■ **課題について**: 下の文書の一節によると、聖書筆者ヤコブは人の憤りについて何と述べていますか？

■ **文書の一節**:
______________________________

さらに言えば,怒りを抑制しないなら,事態は一層悪化するものです。二人の兄弟のことが聖書に書かれているのを思い出してください。一人はシメオンといい,もう一人はレビといいました。彼らの妹はある男性に犯されました。そのことを聞いたとき二人がひどく憤慨したのは分かりますが,彼らはその怒りをどのように表わしたでしょうか。聖書によると,彼らは策略をめぐらして,強姦した若者を無残にも殺害するとともに,若者の家族の男たちや町の人々をも殺害しました。―創世記 34章。
それから何年か後,彼らの父ヤコブは死の床でその暴力事件を思い起こします。ヤコブは,二人が激怒して復しゅうしたことを褒めたでしょうか。褒めるどころか,「その怒りは残虐のゆえに,その激こうは過酷な行動のゆえに」二人の怒りをのろいました。(創世記 49:7)二人が腹立ち紛れに行なったのは,そもそも彼らを怒らせた事柄よりもひどいことでした。二人は建設的な事柄を何一つ成し遂げず,自分たちの評判を台なしにしました。
ですから箴言に,『怒ることに速い者は愚かなことを行なう』と記されているのも不思議ではありません。(箴言 14:17)憤慨している人が,理性的に考えたり行動したりすることはまずありません。激こうしている人が,間違いを正す,クリスチャンにふさわしい方法を見いだそうとすることはまずありません。したがって,聖書筆者ヤコブの述べた,「人の憤りは神の義の実践とはならない」という言葉は本当です。(ヤコブ 1:20)かんしゃくを起こしたり,侮辱的な言葉を浴びせかけたり,ふくれたりすることは逆効果を生みます。

______________________________

■ **保存データ**:
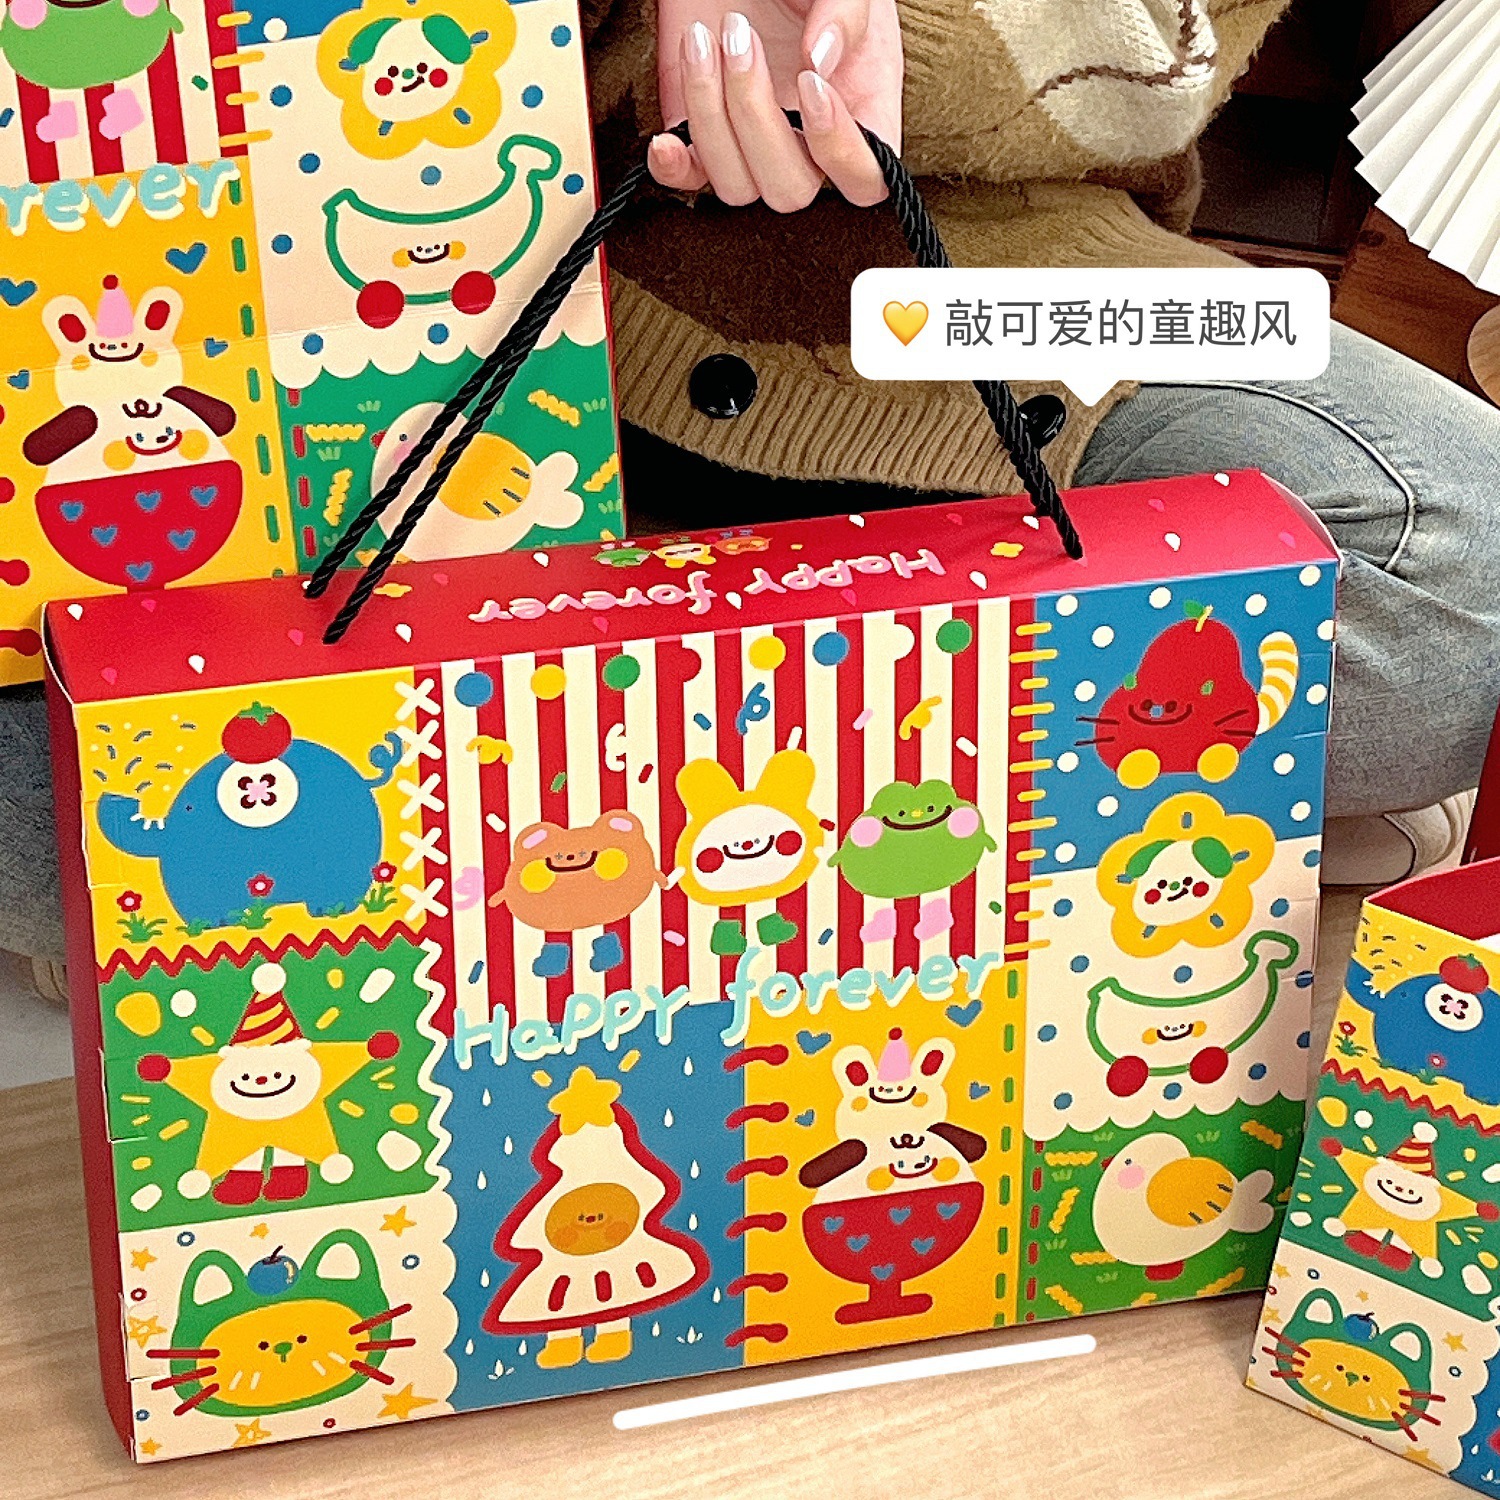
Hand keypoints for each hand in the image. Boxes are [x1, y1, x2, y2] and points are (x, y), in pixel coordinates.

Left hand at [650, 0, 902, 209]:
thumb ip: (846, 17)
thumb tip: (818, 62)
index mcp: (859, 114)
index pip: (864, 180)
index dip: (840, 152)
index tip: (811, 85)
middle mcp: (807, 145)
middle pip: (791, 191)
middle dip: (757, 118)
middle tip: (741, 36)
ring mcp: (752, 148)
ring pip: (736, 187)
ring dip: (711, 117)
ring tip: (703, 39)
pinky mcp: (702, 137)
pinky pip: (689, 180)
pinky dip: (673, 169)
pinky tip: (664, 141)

______________________________

■ **解答欄**: 「人の憤りは神の義の実践とはならない」と述べています。